Both Governors Lincoln Chafee and Christine Gregoire of Rhode Island and Washington respectively were, ironically, two state governors who chose to heed to the warnings issued by the federal government in a Department of Justice memo (known as the ‘Cole memo‘) and not move forward with otherwise popular medical cannabis law reforms in their states.
However, no more! These two governors’ action today is a very important turning point in the history of cannabis law reform in America.
Contrastingly, the governors of Colorado, Maine, New Jersey, New Mexico and the city council of D.C. all largely ignored the federal government and moved forward with their states’ respective medical cannabis programs.

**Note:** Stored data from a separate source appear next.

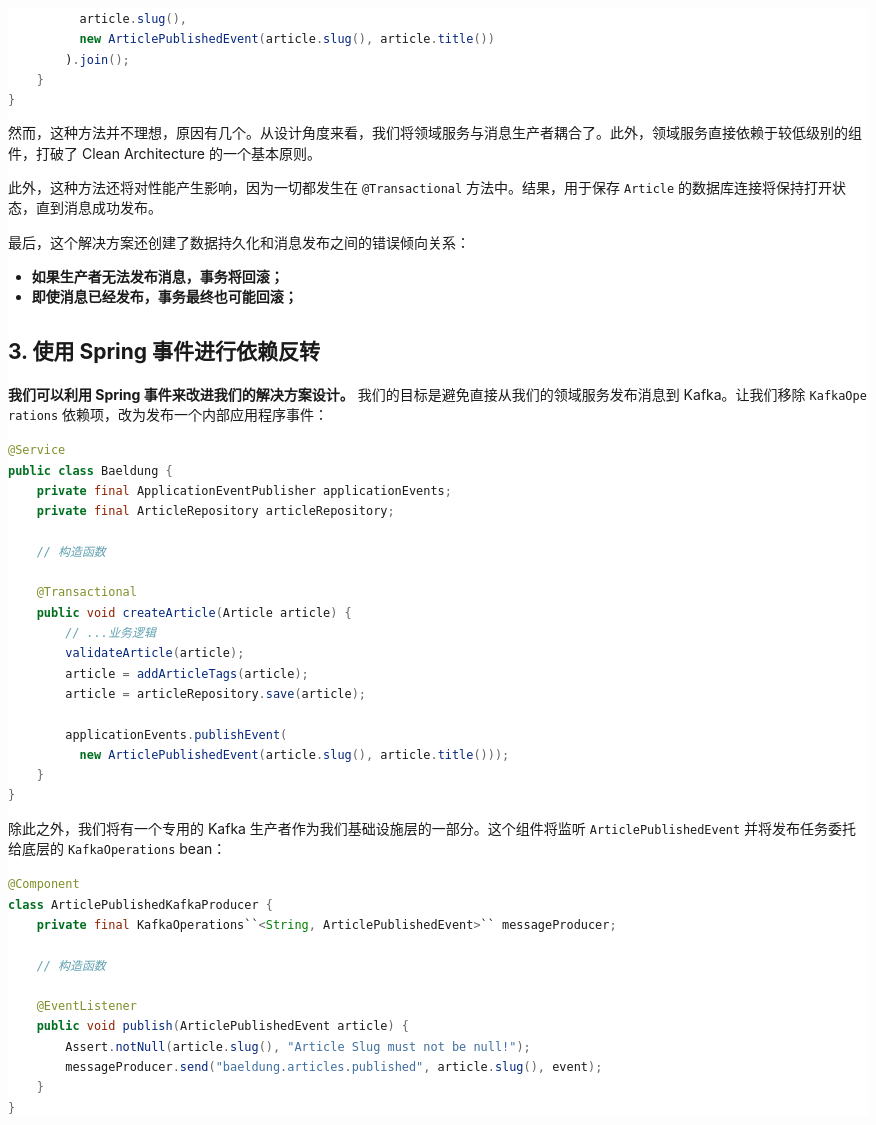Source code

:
 ```java
          article.slug(),
          new ArticlePublishedEvent(article.slug(), article.title())
        ).join();
    }
}
```

然而，这种方法并不理想，原因有几个。从设计角度来看，我们将领域服务与消息生产者耦合了。此外，领域服务直接依赖于较低级别的组件，打破了 Clean Architecture 的一个基本原则。

此外，这种方法还将对性能产生影响，因为一切都发生在 `@Transactional` 方法中。结果，用于保存 `Article` 的数据库连接将保持打开状态，直到消息成功发布。

最后，这个解决方案还创建了数据持久化和消息发布之间的错误倾向关系：

- **如果生产者无法发布消息，事务将回滚；**
- **即使消息已经发布，事务最终也可能回滚；**

## 3. 使用 Spring 事件进行依赖反转
**我们可以利用 Spring 事件来改进我们的解决方案设计。** 我们的目标是避免直接从我们的领域服务发布消息到 Kafka。让我们移除 `KafkaOperations` 依赖项，改为发布一个内部应用程序事件：

```java
@Service
public class Baeldung {
    private final ApplicationEventPublisher applicationEvents;
    private final ArticleRepository articleRepository;

    // 构造函数

    @Transactional
    public void createArticle(Article article) {
        // ...业务逻辑
        validateArticle(article);
        article = addArticleTags(article);
        article = articleRepository.save(article);

        applicationEvents.publishEvent(
          new ArticlePublishedEvent(article.slug(), article.title()));
    }
}
```

除此之外，我们将有一个专用的 Kafka 生产者作为我们基础设施层的一部分。这个组件将监听 `ArticlePublishedEvent` 并将发布任务委托给底层的 `KafkaOperations` bean：

```java
@Component
class ArticlePublishedKafkaProducer {
    private final KafkaOperations``<String, ArticlePublishedEvent>`` messageProducer;

    // 构造函数

    @EventListener
    public void publish(ArticlePublishedEvent article) {
        Assert.notNull(article.slug(), "Article Slug must not be null!");
        messageProducer.send("baeldung.articles.published", article.slug(), event);
    }
}
```
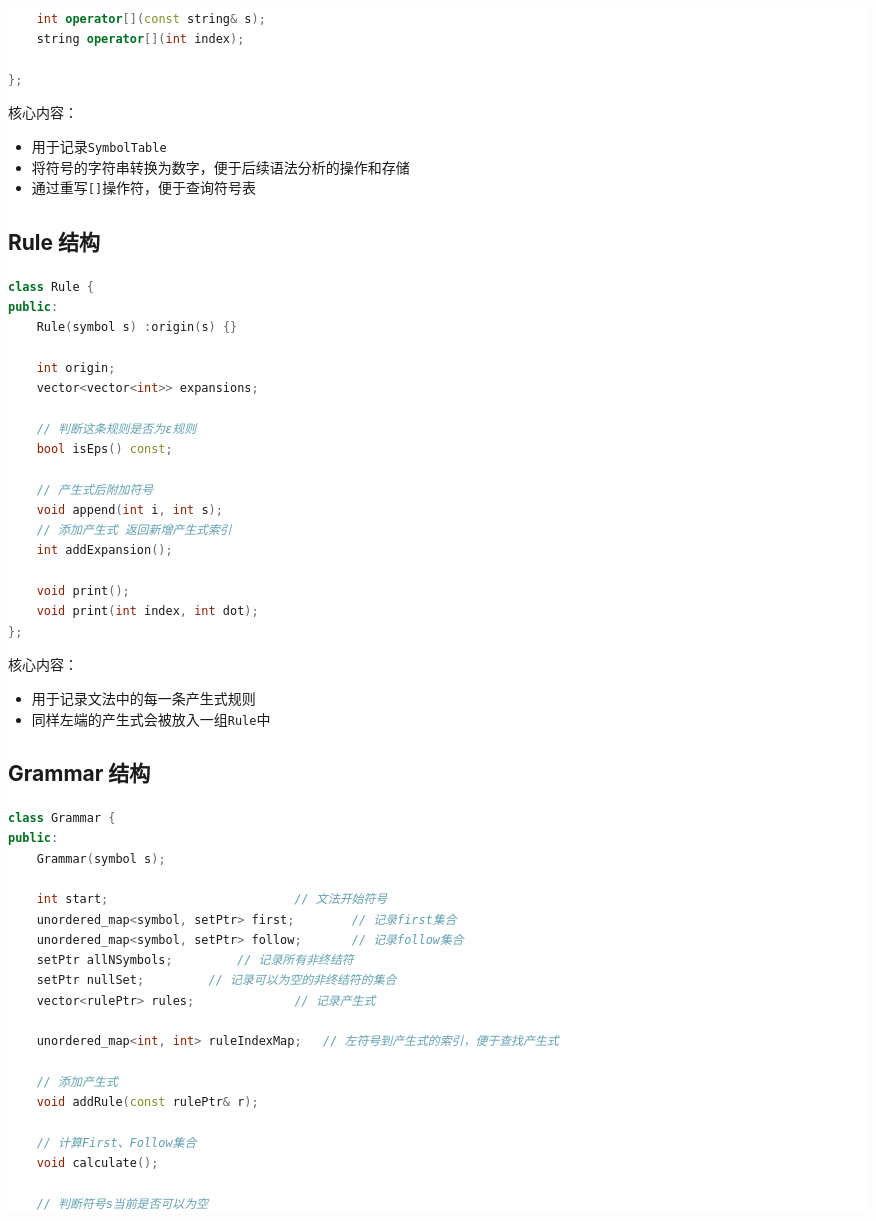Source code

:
 ```cpp
	int operator[](const string& s);
	string operator[](int index);

};
```

核心内容：

* 用于记录`SymbolTable`
* 将符号的字符串转换为数字，便于后续语法分析的操作和存储
* 通过重写`[]`操作符，便于查询符号表



## Rule 结构

```cpp
class Rule {
public:
	Rule(symbol s) :origin(s) {}

	int origin;
	vector<vector<int>> expansions;

	// 判断这条规则是否为ε规则
	bool isEps() const;

	// 产生式后附加符号
	void append(int i, int s);
	// 添加产生式 返回新增产生式索引
	int addExpansion();

	void print();
	void print(int index, int dot);
};
```

核心内容：

* 用于记录文法中的每一条产生式规则
* 同样左端的产生式会被放入一组`Rule`中



## Grammar 结构

```cpp
class Grammar {
public:
	Grammar(symbol s);

	int start;							// 文法开始符号
	unordered_map<symbol, setPtr> first;		// 记录first集合
	unordered_map<symbol, setPtr> follow;		// 记录follow集合
	setPtr allNSymbols;			// 记录所有非终结符
	setPtr nullSet;			// 记录可以为空的非终结符的集合
	vector<rulePtr> rules;				// 记录产生式

	unordered_map<int, int> ruleIndexMap;	// 左符号到产生式的索引，便于查找产生式

	// 添加产生式
	void addRule(const rulePtr& r);

	// 计算First、Follow集合
	void calculate();

	// 判断符号s当前是否可以为空
```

Therefore to finally witness governors so frustrated with the absurdly mis-scheduled cannabis plant as being dangerous, addictive and possessing no medical utility (wrongly grouped with heroin and LSD) that they are reaching out to the president to fix this clear injustice and warping of science is a clear demonstration that the friction between the federal government’s recalcitrance on accepting medical cannabis (or for that matter ending Cannabis Prohibition in total) and state politicians who can no longer justify towing the fed’s ridiculous ban on physician-prescribed cannabis to sick, dying and sense-threatened medical patients is coming to a dramatic conclusion in a government showdown, one that may bode well for the larger Cannabis Prohibition reforms needed, festering just below the surface of the public’s mass acceptance of medical access to cannabis.